“God bless you, Rose!” exclaimed the trembling voice of the discarded lover, who, pale and wo-worn, had been unintentionally concealed among the trees—“God bless you, Rose!—that prayer has done me good. Amen to every word of it! She is quite, quite gone now—another’s bride—the wife of a gentleman—and so best; the ambition which fits her for her present station unfitted her to be my wife. I say this, and think this—I know it! But though I do know it, her face—that face I loved from infancy, until it became a sin for me to love it longer—that face comes between me and reason, and its brightness destroys all that reason taught.”
Rose could not trust herself to reply. She longed to speak to him, but she could not; she dared not. He continued—“Did she leave no message, speak no word, say nothing, to be said to me?”

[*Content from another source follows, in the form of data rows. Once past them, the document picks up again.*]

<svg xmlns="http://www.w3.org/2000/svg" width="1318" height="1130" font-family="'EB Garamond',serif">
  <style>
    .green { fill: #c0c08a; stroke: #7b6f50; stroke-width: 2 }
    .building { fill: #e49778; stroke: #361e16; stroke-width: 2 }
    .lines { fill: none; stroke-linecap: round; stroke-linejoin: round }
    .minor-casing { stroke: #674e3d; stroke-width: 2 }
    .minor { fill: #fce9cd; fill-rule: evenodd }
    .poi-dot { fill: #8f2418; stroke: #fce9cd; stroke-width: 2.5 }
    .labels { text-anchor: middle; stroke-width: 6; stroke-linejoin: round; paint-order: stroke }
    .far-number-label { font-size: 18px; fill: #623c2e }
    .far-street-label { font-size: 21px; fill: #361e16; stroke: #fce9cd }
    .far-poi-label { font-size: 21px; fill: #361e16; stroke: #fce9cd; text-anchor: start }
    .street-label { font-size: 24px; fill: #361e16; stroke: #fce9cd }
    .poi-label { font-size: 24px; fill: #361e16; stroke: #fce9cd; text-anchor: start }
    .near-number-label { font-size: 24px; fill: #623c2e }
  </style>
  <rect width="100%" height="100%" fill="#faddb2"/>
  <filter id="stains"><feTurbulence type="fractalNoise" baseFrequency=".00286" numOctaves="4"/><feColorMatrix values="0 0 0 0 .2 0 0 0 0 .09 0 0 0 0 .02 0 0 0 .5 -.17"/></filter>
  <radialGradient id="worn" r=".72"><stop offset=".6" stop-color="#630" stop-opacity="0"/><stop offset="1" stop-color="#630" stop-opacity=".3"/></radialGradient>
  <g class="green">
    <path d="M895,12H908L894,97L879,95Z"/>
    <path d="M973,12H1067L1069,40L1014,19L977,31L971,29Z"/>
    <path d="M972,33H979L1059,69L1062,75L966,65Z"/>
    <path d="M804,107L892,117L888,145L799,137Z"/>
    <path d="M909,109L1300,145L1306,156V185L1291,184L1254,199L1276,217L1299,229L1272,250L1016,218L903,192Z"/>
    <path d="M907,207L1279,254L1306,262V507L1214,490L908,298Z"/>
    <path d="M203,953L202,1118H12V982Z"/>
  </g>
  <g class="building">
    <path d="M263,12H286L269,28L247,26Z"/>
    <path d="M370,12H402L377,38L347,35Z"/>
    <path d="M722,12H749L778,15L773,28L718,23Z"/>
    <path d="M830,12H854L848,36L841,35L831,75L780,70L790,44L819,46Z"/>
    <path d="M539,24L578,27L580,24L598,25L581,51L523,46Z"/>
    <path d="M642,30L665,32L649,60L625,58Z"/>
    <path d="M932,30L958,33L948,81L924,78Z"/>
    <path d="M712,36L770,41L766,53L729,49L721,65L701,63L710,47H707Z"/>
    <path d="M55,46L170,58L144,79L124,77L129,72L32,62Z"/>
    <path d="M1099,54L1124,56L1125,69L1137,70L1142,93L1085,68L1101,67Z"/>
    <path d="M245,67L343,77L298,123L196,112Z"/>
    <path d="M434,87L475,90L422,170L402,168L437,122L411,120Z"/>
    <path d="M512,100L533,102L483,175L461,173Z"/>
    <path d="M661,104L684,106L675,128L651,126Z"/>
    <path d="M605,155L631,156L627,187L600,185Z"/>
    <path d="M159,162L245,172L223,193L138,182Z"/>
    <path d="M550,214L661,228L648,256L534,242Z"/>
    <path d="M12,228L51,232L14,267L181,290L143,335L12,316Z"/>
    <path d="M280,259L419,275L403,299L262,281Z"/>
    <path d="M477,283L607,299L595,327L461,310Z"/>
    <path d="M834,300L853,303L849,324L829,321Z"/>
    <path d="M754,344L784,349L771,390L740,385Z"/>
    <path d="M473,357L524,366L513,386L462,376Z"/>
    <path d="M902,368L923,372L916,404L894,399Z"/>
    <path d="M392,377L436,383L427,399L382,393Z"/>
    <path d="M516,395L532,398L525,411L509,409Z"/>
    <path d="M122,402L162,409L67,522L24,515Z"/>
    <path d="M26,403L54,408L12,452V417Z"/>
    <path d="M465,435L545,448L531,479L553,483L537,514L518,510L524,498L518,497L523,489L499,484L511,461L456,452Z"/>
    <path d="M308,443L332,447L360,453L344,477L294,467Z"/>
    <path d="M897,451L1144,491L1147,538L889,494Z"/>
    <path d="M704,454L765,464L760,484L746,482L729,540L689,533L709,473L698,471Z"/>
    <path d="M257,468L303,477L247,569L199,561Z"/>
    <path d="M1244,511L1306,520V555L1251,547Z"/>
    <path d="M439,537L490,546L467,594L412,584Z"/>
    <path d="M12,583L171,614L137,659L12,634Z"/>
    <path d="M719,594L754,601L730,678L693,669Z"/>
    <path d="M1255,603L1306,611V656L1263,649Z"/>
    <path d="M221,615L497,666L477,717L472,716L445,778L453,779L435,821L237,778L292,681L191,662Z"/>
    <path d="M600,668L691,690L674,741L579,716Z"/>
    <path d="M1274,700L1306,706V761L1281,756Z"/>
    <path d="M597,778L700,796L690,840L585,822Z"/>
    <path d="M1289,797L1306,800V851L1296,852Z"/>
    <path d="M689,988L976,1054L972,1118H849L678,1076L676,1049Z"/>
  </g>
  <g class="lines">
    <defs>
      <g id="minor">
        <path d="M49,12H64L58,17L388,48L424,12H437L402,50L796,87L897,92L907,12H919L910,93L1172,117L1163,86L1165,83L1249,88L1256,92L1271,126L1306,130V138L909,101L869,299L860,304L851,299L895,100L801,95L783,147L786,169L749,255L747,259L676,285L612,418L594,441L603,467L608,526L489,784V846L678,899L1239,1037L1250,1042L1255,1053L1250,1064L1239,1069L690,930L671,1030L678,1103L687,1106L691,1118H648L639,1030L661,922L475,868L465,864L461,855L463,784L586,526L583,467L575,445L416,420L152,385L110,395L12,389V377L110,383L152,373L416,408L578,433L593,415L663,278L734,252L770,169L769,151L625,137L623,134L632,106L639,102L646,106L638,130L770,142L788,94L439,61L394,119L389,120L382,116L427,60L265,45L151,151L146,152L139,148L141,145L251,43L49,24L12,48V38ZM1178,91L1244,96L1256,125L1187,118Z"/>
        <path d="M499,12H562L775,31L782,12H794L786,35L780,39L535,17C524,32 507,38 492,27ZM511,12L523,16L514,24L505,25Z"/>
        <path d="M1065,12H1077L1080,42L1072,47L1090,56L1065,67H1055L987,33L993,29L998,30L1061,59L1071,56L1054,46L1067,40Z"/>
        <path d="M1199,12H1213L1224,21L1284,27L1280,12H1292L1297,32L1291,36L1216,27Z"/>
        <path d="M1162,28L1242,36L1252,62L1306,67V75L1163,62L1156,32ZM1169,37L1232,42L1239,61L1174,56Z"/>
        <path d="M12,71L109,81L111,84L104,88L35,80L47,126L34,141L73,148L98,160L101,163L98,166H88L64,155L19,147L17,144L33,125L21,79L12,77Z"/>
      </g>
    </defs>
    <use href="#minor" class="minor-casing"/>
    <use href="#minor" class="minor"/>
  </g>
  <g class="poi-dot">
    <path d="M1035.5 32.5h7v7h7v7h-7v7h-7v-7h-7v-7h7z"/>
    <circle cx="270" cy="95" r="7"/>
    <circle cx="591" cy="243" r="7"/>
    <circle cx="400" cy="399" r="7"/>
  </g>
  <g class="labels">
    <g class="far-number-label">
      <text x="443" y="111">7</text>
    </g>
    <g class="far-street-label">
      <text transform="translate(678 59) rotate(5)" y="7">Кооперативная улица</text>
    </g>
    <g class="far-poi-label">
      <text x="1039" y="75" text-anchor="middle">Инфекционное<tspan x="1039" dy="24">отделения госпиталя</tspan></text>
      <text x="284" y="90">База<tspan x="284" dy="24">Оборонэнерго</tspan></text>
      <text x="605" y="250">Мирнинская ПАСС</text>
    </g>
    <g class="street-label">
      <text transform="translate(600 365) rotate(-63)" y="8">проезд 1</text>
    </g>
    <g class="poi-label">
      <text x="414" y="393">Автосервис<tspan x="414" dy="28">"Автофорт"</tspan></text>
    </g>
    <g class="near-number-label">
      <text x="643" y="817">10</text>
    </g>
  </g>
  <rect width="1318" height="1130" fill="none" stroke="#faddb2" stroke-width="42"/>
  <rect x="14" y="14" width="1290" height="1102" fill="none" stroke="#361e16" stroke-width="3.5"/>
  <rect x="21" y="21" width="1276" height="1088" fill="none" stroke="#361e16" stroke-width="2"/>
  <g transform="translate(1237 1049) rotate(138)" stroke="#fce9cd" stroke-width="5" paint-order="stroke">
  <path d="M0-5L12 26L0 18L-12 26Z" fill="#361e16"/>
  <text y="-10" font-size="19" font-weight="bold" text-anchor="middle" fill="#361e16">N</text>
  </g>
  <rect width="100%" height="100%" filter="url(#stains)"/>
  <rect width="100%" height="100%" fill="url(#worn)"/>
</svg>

“She said,” replied her cousin, “that she hoped you would be happy; that you deserved to be so”—
“Deserved to be so!” he repeated bitterly; “and that was the reason why she made me miserable. Oh! the folly, the madness of the man who trusts to woman’s love—to woman’s faith! But the spell once broken, the charm once dispelled, that is enough!” And yet it was not enough, for Edward talked on, and more than once was interrupted by Rose, who, whenever she could vindicate her cousin, did so bravely and generously—not in a half-consenting, frigid manner, but as a true woman does when she defends a woman, as, if she be either good or wise, she will always do.
Rose did not know enough of human nature to understand that the more Edward complained of Helen’s conduct and desertion, the less he really felt it; and the generous portion of his own nature sympathised with the very generosity which he argued against. He had found one, who while she listened sweetly and patiently to his complaints, vindicated, precisely as he would have desired, the idol of his heart’s first love. What we love appears so entirely our own, that we question the right of others to blame it, whatever we may do ourselves. If he had known the deep, the treasured secret that poor Rose concealed within the sanctuary of her bosom, he would have wondered at the unostentatious generosity of her pure and simple nature.

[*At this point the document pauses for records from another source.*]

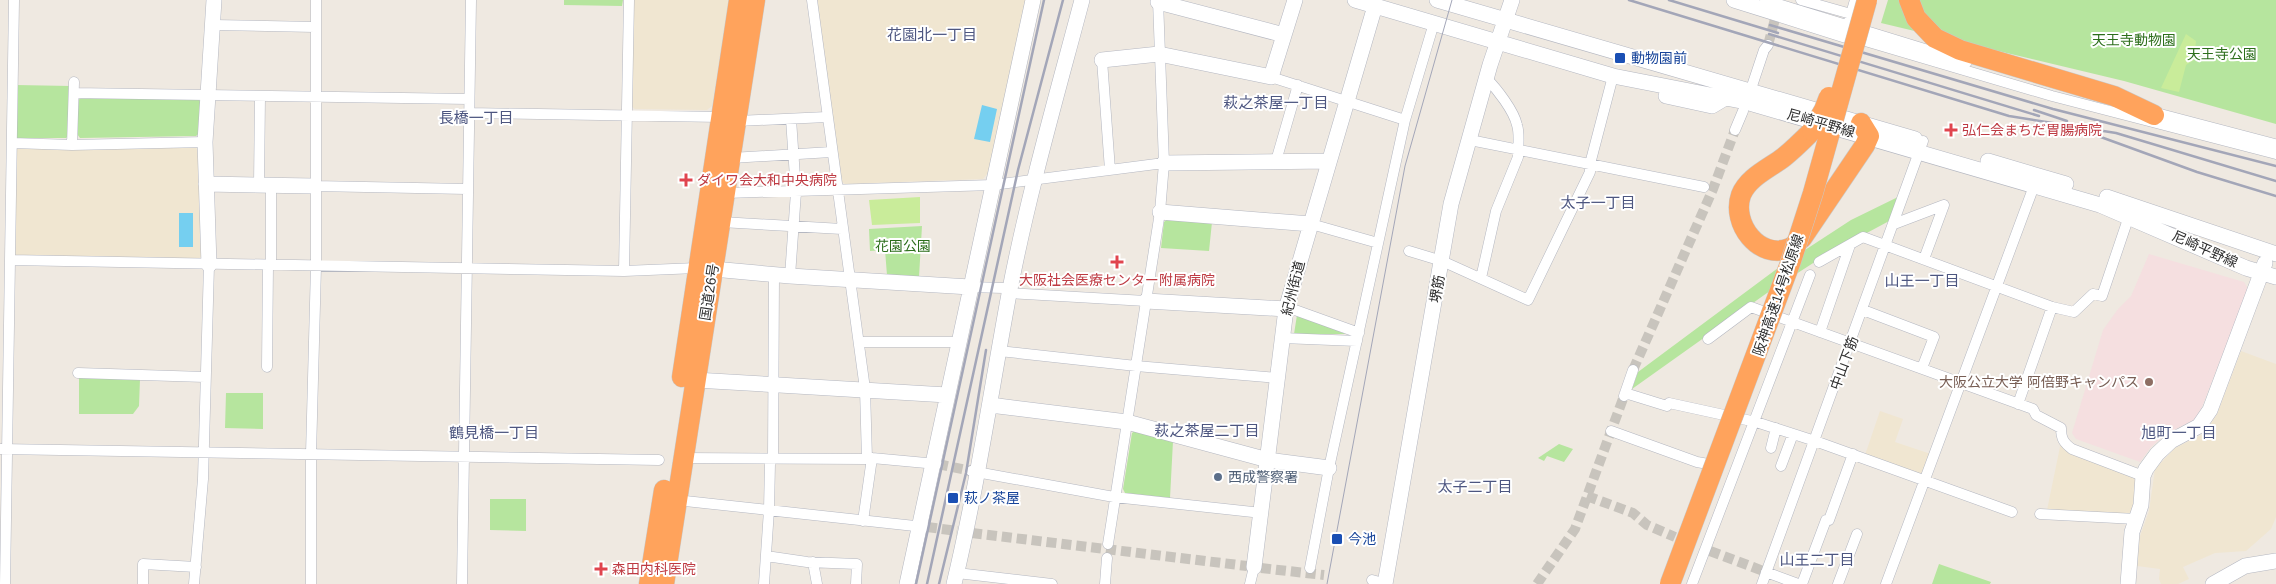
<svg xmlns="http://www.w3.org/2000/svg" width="2276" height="584" font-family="Arial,'Noto Sans JP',sans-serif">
	<rect width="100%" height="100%" fill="#efe9e1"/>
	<path fill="#f0e6d1" d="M633,0H729L712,106L707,110L635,109L631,106Z
		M817,0H1026L988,173L983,179L845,184L841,181Z
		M196,148L199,151L202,256L198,259L13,258L17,149Z
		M2241,351L2276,364V517L2271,529L2246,551L2215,553L2183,567L2189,579L2178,584H2161L2159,579L2160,569L2137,566L2140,536L2149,511L2155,469L2175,448L2201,435L2208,428L2217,414Z
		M1880,411L1903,419L1895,442L1931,454L1924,474L1919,475L1865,455Z
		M2061,442L2133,476L2135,480L2133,506L2129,515L2047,510Z"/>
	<path fill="#f5dfe0" d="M2149,254L2244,282L2248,289L2202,407L2194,420L2166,434L2151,447L2140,462L2076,439L2072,433L2103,330L2118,309L2131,296Z"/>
	<path fill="#b6e59e" d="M564,0H623L622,6L564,5Z
		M1888,0H2276V124L2124,81L1881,23Z
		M16,85L71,86V134L66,138H15Z
		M81,98L198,99L202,103L201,132L196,136L80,138L77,134V101Z
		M1900,196L1891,220L1824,256L1767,293L1632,389L1638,372L1782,265L1851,220Z
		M1169,218L1212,222L1209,251L1161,248L1164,222Z
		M922,226L919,277L887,275L885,250L870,251L869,229Z
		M1297,315L1346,334H1294Z
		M79,377L140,379L139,406L133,414H79Z
		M226,393H263V429L225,428Z
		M1136,430L1173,441L1170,498L1125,493L1123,489L1132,433Z
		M1559,444L1573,449L1564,462L1547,456L1544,461L1538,458Z
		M490,499H526V531L490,530Z
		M1939,564L1991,582L1990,584H1932Z"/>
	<path fill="#c9ec9a" d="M2186,34L2196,41L2194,60L2186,65L2179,92L2161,88Z
		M920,197V223L872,225L869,200Z"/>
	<path fill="#75cff0" d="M982,105L997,109L990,142L974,139Z
		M179,213H193V247H179Z"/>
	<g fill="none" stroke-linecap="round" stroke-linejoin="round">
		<path stroke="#c8c4bd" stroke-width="10" stroke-dasharray="10 5" stroke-linecap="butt" d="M1768,45L1778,8
			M1633,370L1713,189L1735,130
			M938,464L971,471
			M1587,496L1633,513L1647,525L1675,537
			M927,527L957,531
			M972,533L1247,566
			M1710,551L1766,572
			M1261,568L1324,575
			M1537,584L1575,529L1624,396"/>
		<defs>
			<path id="street" d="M812,0L865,389L867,459
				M1765,0L1967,62
				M1801,0L1851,14
				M1855,0L1845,35L2052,96L2276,154
				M213,25L315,27
				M1102,60L1110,170
				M1271,77L1405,120
				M1752,86L1764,50L1768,45
				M74,93L469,99
				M469,113L721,117
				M737,121L827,117
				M1735,130L1743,111
				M1470,140L1704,187
				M13,143L72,145L205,142
				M72,145L74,82
				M731,158L831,152
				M1276,161L1298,85
				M259,185L260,96
				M271,185V265
				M314,186L467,189
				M726,193L993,185L1164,163
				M721,222L842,229
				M1311,224L1378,243
				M1894,224L1944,205
				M1409,251L1442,261L1528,300L1590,172V164L1613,76
				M1924,259L1944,205
				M10,260L624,271L697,268
				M1819,262L1863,237L2052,307L2074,312L2093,294L2102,296L2129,216
				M624,271L629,0
				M790,276L796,192L791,119
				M1481,278L1496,211L1518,157C1518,147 1520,134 1517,125C1514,111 1497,89 1487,79
				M970,287L1003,288L1009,293L1146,301
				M1286,309L1295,310L1359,333
				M1863,310L1934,337L1922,368
				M1820,332L1850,245
				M1282,338L1357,341
				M1708,339L1751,307L2033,409L2036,415L2061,428C2061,439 2064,443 2072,449L2143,476
				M859,342H958
				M999,351L1136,366L1278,378
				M267,367L268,265
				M78,373L205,377
				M1625,393L1667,406L1669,403L1756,422L1815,441L2012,512
				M1624,396L1633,370
				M2018,404L2052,307
				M1611,431L1697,462L1708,464
				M1771,448L1776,428
				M0,449L659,460
				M682,458L867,459L872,458L937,464
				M1781,466L1793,434
				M971,471L1114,497L1262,513
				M676,500L924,527
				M2040,514L2136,519
				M863,521L872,458
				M1108,544L1160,212L1164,163L1158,0
				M766,556L807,562L857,564L856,584
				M813,562L817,584
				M1310,568L1329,468L1405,120L1434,23
				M1766,572L1798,584
				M957,573L1052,584
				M1372,580L1387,584
				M5,584L14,0
				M143,584V564L196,567
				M194,584L203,479L209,265
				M311,584V454L316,266V0
				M462,584L471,0
				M764,584L769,510L770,463L773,458L774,275
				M1105,584L1107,558
				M1250,584L1254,567
				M1692,584L1810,275
				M1762,584L1923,141
				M1802,584L1826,520H1829L1853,454
				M1838,584L1857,534
				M1886,584L2034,186"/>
			<path id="secondary" d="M1355,0L1613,76L1746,102L2100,205L2246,268L2276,277
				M1437,0L1915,139
				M1734,0L1845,35
				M1158,2L1284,35
				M1102,60L1159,54L1271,77L1295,0
				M1666,96L1712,106L1727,97
				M2154,115L2276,147
				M1988,161L2066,184
				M1164,163L1328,161
				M206,184L314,186
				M2107,197L2276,254
				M1160,212L1311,224
				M209,265L205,142L214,0
				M713,269L790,276L970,287
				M1146,301L1286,309
				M695,380L947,395
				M990,405L1127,422L1268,460L1329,468
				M1254,567L1286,309L1375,6
				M907,584L1033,0
				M954,584C977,488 991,391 1009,294C1028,195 1056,98 1082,0
				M1385,584L1451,204L1490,65L1512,0
				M2128,584L2132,532L2141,505L2143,476L2146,469L2157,454L2171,441L2199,426L2210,410L2265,263
				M2213,584L2245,566L2276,561"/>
			<path id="highway" d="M1909,0L1916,18L1935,38L1960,50L2114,96L2154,115
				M1812,131C1803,140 1794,149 1784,157C1770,168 1748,177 1741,195C1731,223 1759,261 1790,248C1794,246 1798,241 1802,238L1865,145L1869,136L1861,123
				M682,377L739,0
				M649,584L664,490
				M664,584L755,0"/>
		</defs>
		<use href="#street" stroke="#b4b7c1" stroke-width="11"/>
		<use href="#secondary" stroke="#b4b7c1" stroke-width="16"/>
		<use href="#highway" stroke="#c9c9c9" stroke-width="21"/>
		<use href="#street" stroke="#fff" stroke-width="10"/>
		<use href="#secondary" stroke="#fff" stroke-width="15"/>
		<use href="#highway" stroke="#ffa35c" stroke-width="20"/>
		<path stroke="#a3a6b8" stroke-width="1" d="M1327,584L1405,166L1452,0"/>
		<path stroke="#a3a6b8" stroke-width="2.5" d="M1629,0L2009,116L2116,133L2276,181
			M1669,0L1778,33
			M1770,25L2053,109L2276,166
			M1769,34L2039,116
			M2034,110L2067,121
			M2098,136L2197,172L2276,196
			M916,584L1044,0
			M927,584L1018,170L1063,0
			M939,584L966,473L986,350"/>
		<defs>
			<path id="highway-bridge" d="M1812,131L1824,110L1829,97
				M1670,584L1791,261L1813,193L1867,0"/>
		</defs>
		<use href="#highway-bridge" stroke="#c9c9c9" stroke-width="21" stroke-linecap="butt"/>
		<use href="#highway-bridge" stroke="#ffa35c" stroke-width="20"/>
	</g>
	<g fill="#1a4fb4" stroke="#fff" stroke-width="2">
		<rect x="1614" y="52" width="12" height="12" rx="2.5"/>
		<rect x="947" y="492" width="12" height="12" rx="2.5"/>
		<rect x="1331" y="533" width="12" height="12" rx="2.5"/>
	</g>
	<g fill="#e0444e" stroke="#fff" stroke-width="2">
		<path d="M1948.5 122.5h5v5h5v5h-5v5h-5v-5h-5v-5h5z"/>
		<path d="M683.5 172.5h5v5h5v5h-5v5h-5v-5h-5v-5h5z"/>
		<path d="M1114.5 254.5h5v5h5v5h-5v5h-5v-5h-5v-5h5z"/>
		<path d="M598.5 561.5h5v5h5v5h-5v5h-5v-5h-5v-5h5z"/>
	</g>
	<circle fill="#8d6e63" stroke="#fff" stroke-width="2" cx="2149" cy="382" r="5"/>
	<circle fill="#5c6f8a" stroke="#fff" stroke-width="2" cx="1218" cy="477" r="5"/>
	<g text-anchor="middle" stroke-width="4" stroke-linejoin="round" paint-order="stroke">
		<g font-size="14" fill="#2c6e1b" stroke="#fff">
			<text x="2134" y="45">天王寺動物園</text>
			<text x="2222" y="59">天王寺公園</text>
			<text x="903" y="251">花園公園</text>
		</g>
		<g font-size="14" fill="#164399" stroke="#fff" text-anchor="start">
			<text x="1631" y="63">動物園前</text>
			<text x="964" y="503">萩ノ茶屋</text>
			<text x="1348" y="544">今池</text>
		</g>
		<g font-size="14" fill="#2e2e2e" stroke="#fff">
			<text transform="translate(1821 123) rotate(16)" y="5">尼崎平野線</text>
			<text transform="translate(2205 249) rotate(24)" y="5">尼崎平野線</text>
			<text transform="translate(1293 288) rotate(-76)" y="5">紀州街道</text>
			<text transform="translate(1437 289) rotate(-81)" y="5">堺筋</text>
			<text transform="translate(709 292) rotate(-81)" y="5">国道26号</text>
			<text transform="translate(1778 295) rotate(-71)" y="5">阪神高速14号松原線</text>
			<text transform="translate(1844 363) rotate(-70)" y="5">中山下筋</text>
		</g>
		<g font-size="14" fill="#be3a42" stroke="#fff" text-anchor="start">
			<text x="1962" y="135">弘仁会まちだ胃腸病院</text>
			<text x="697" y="185">ダイワ会大和中央病院</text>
			<text x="1117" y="285" text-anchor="middle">大阪社会医療センター附属病院</text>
			<text x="612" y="574">森田内科医院</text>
		</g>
		<g font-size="14" fill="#785e54" stroke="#fff" text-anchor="end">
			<text x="2139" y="387">大阪公立大学 阿倍野キャンパス</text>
		</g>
		<g font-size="14" fill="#4e5e75" stroke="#fff" text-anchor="start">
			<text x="1228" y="482">西成警察署</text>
		</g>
		<g font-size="15" fill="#4d5680" stroke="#fff">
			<text x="932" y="40">花園北一丁目</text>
			<text x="1276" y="108">萩之茶屋一丁目</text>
			<text x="476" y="123">長橋一丁目</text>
			<text x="1598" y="208">太子一丁目</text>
			<text x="1922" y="286">山王一丁目</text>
			<text x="1207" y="436">萩之茶屋二丁目</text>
			<text x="494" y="438">鶴見橋一丁目</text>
			<text x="2179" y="438">旭町一丁目</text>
			<text x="1475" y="492">太子二丁目</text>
			<text x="1817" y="565">山王二丁目</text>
		</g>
	</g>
</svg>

“It is evident,” said Rose Dillon to herself, when she bade Edward adieu; “it is quite evident he never will or can love another. Such affection is everlasting.” How blind she was! “Poor fellow! he will either die in the flower of his age of a broken heart, or drag on a miserable existence! And if he does,” questioned the maiden, “and if he does, what is that to me?” She did not, for a moment or two, trust herself to frame an answer, though the tell-tale blood, first mounting to and then receding from her cheek, replied; but then she began to calculate how long she had known Edward, and thought how very natural it was she should feel interested, deeply interested, in him. He had no sister; why should she not be to him a sister? Ah, Rose, Rose! that sisterly reasoning is of all others the most perilous.